━━━ GIVEN INFORMATION
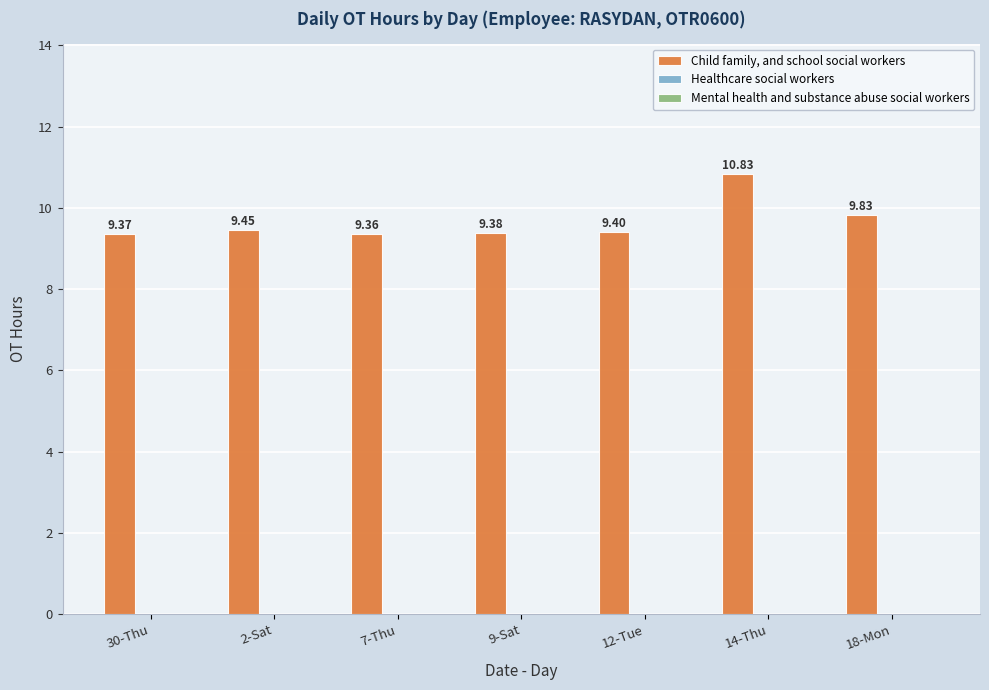

What is the label of the 3rd bar from the right?

12-Tue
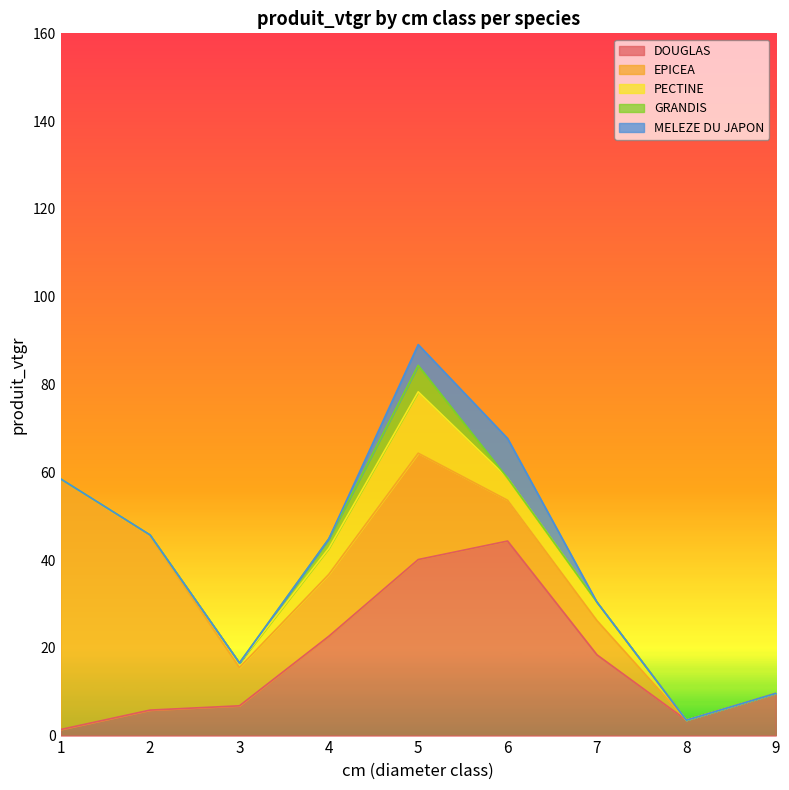

Which series has the largest range (max minus min)?

EPICEA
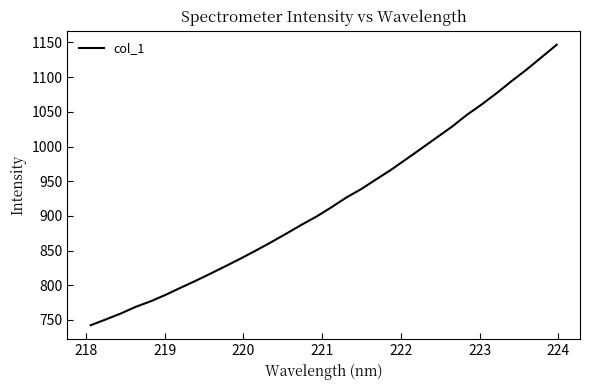

What is the maximum value shown in the chart?

1146.7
━━━━━━
Present the text lines of the material above as a Markdown table with the columns Row and Line. Number each non-blank line in its own row, and leave out blank lines and pictures.

| Row | Line |
|---|---|
| 1 | What is the label of the 3rd bar from the right? |
| 2 | 12-Tue |
| 3 | Which series has the largest range (max minus min)? |
| 4 | EPICEA |
| 5 | What is the maximum value shown in the chart? |
| 6 | 1146.7 |